164 mil crianças e adolescentes foram vítimas de violência sexual no Brasil entre 2021 e 2023

Vítimas mais frequentes foram femininas e negras; dados indicam subnotificação e criticam projetos de lei restritivos ao aborto.

Da Redação
14/08/24 • 09h32

Em 2023, houve uma média de uma ocorrência a cada 8 minutos. (Foto: Freepik)

Entre 2021 e 2023, o Brasil registrou 164.199 casos de violência sexual contra crianças e adolescentes com até 19 anos, conforme revela a segunda edição do relatório “Panorama da Violência Letal e Sexual contra Crianças e Adolescentes no Brasil”.

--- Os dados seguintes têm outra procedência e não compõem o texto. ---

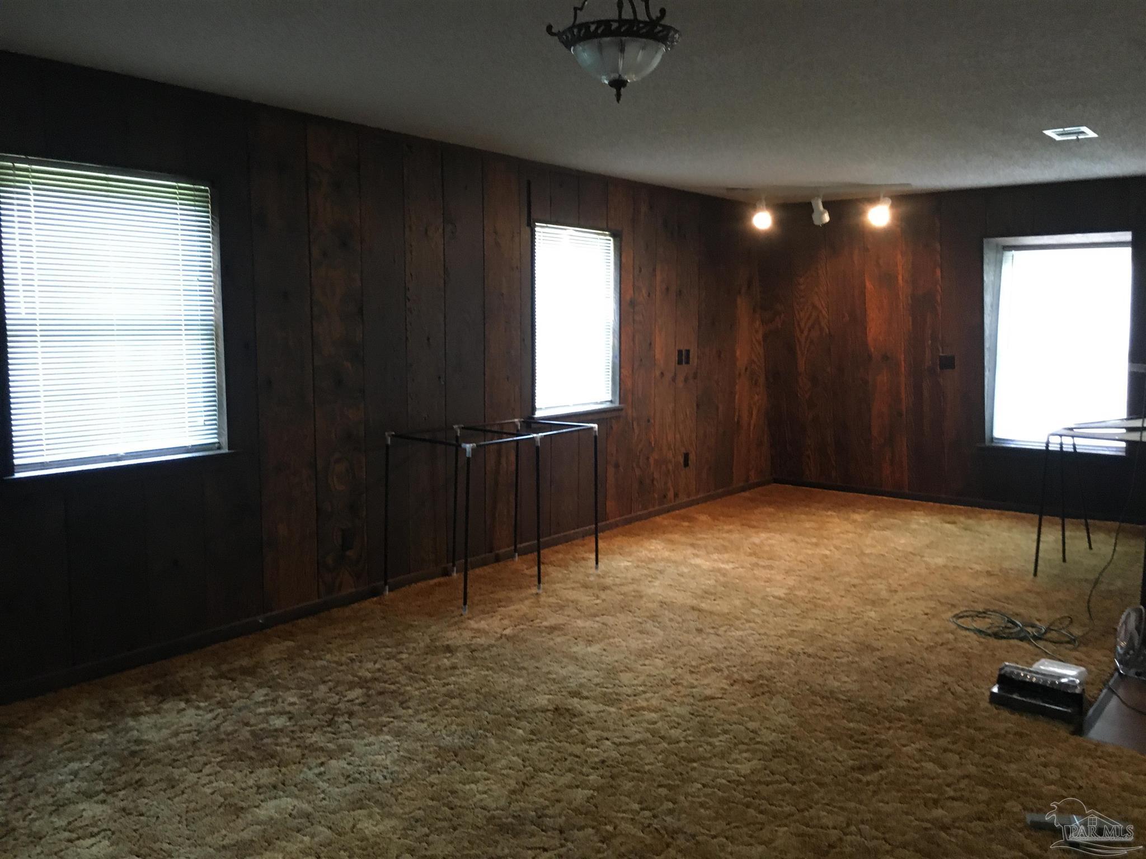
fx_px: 960
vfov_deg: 48.2
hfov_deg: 61.7
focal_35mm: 29
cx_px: 573
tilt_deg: -4.4
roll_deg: -0.4
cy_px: 430
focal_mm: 4.15
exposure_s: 1/20
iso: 200
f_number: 2.2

O estudo, divulgado nesta terça-feira (13) pelo Fundo das Nações Unidas para a Infância (Unicef) e o Fórum Brasileiro de Segurança Pública (FBSP), aponta uma tendência preocupante de crescimento desses casos, com 46.863 ocorrências em 2021, 53.906 em 2022 e 63.430 em 2023. Isso equivale a uma ocorrência a cada oito minutos no último ano.

Os números podem ser ainda maiores, considerando a subnotificação e a falta de dados completos de estados como Acre, Bahia e Pernambuco em alguns dos anos analisados. Segundo um estudo do Instituto de Pesquisa Econômica Aplicada (Ipea), apenas 8,5% dos eventos são reportados às autoridades policiais, o que indica que a verdadeira escala do problema pode ser muito mais grave.

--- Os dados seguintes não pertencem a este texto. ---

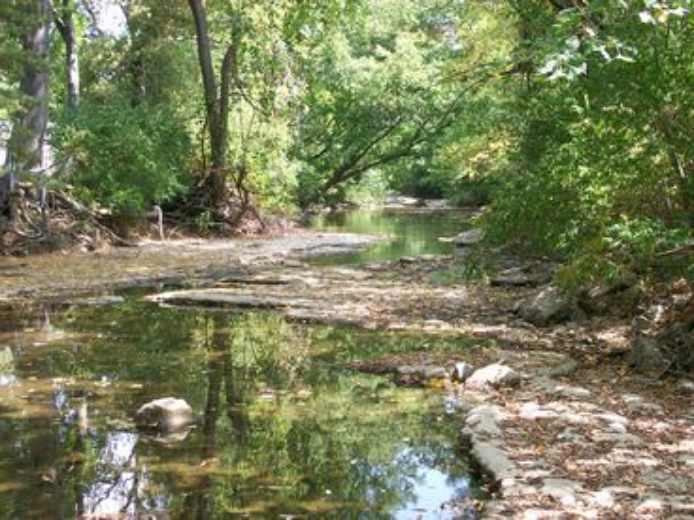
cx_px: 347
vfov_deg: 26.1
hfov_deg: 34.3
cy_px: 260
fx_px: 1123
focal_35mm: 56
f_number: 3.4
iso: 80
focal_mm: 9.4
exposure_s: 1/124
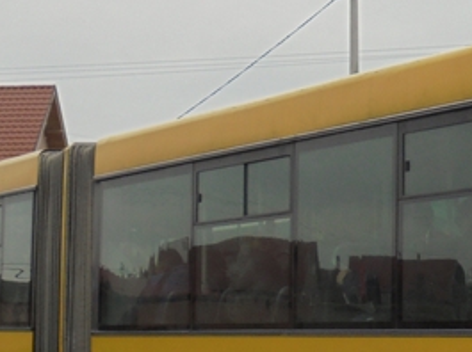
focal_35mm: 130
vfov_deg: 11.4
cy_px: 164
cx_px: 411
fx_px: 1770
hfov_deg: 15.0
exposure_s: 1/125
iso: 100
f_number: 4.5
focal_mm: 7.8
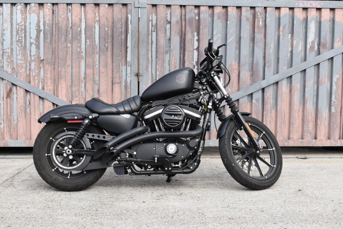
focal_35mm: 48
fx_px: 457
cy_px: 114
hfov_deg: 41.1
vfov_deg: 28.1
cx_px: 172
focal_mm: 32
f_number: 8
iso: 200
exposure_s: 1/250
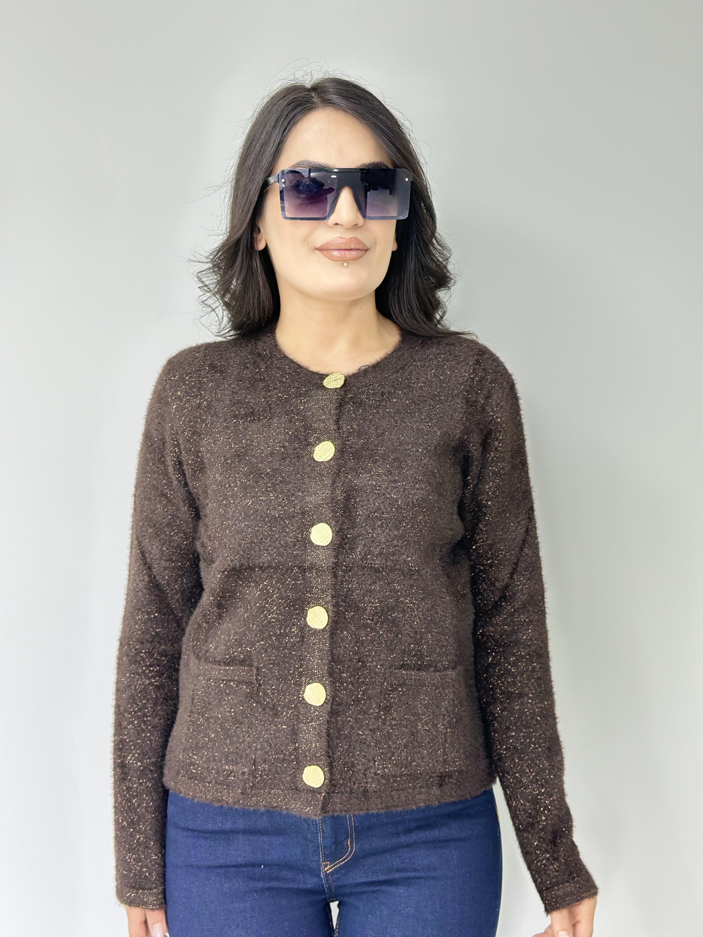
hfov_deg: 30.3
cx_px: 352
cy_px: 468
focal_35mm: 48
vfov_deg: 39.7
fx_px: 1300
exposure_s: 1/50
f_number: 1.78
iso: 125
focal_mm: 6.86
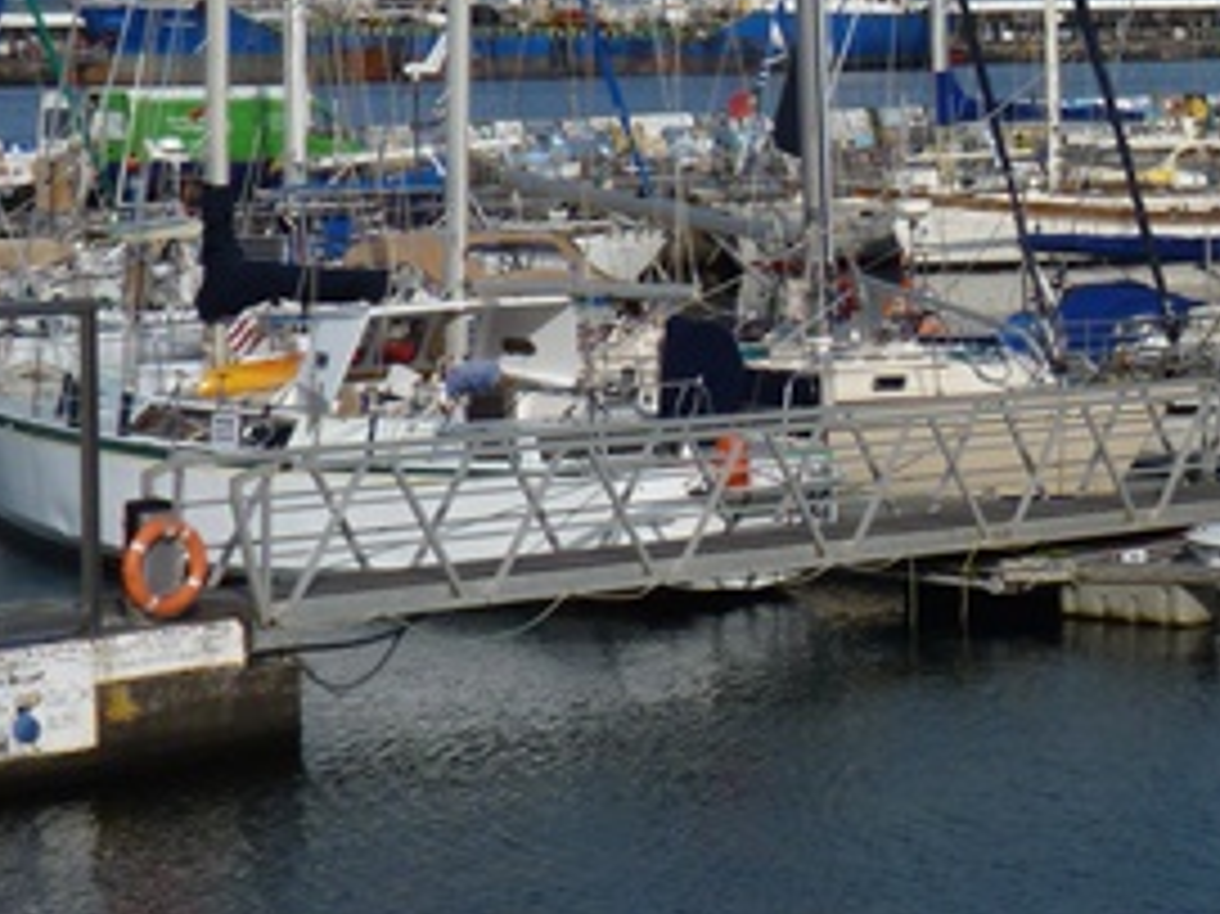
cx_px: 1639
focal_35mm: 130
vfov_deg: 11.3
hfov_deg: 14.5
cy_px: 36
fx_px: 4580
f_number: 5.6
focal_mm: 7.8
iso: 80
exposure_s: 1/500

Perfil das vítimas e contexto social

O relatório traça um perfil das vítimas, destacando que 87,3% são do sexo feminino, com a maioria (48,3%) tendo entre 10 e 14 anos. Além disso, 52,8% das vítimas são identificadas como negras. Em todas as faixas etárias, houve aumento nos casos de estupro, com destaque para um crescimento de 23,5% entre crianças de até 4 anos e 17,3% entre aquelas de 5 a 9 anos.

Meninas de até 19 anos têm sete vezes mais chances de serem vítimas de violência sexual em comparação com meninos da mesma faixa etária. O estudo também mostra que 67% das meninas são violentadas dentro de casa, e em 85,1% dos casos, o autor do crime é alguém conhecido da vítima.

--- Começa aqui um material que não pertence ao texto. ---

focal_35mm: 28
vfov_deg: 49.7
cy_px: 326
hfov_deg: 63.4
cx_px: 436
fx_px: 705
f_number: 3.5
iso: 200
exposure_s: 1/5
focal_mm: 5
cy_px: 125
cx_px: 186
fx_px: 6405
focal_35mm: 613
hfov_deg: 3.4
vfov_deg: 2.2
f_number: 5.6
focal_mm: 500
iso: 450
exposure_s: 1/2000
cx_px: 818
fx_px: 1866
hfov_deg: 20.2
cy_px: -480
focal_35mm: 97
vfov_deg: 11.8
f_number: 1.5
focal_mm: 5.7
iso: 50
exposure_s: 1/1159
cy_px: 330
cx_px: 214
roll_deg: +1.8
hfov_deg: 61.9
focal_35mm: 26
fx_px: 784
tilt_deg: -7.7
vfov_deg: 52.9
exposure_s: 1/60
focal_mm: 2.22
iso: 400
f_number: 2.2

Críticas a propostas legislativas

O relatório critica duramente o Projeto de Lei 1904/2024, que tramita na Câmara dos Deputados e prevê que o aborto realizado acima de 22 semanas de gestação, em qualquer situação, passe a ser considerado homicídio, inclusive no caso de gravidez resultante de estupro. Os analistas alertam que essa medida pode impor a milhares de meninas a “pena de uma gravidez infantil e indesejada”, agravando ainda mais o trauma já sofrido.

O estudo ressalta a falta de discernimento de muitas crianças para reconhecer a violência sexual, o que pode resultar em estupros consecutivos não detectados até que uma gravidez ocorra, destacando a necessidade urgente de políticas públicas mais eficazes para a proteção e apoio às vítimas.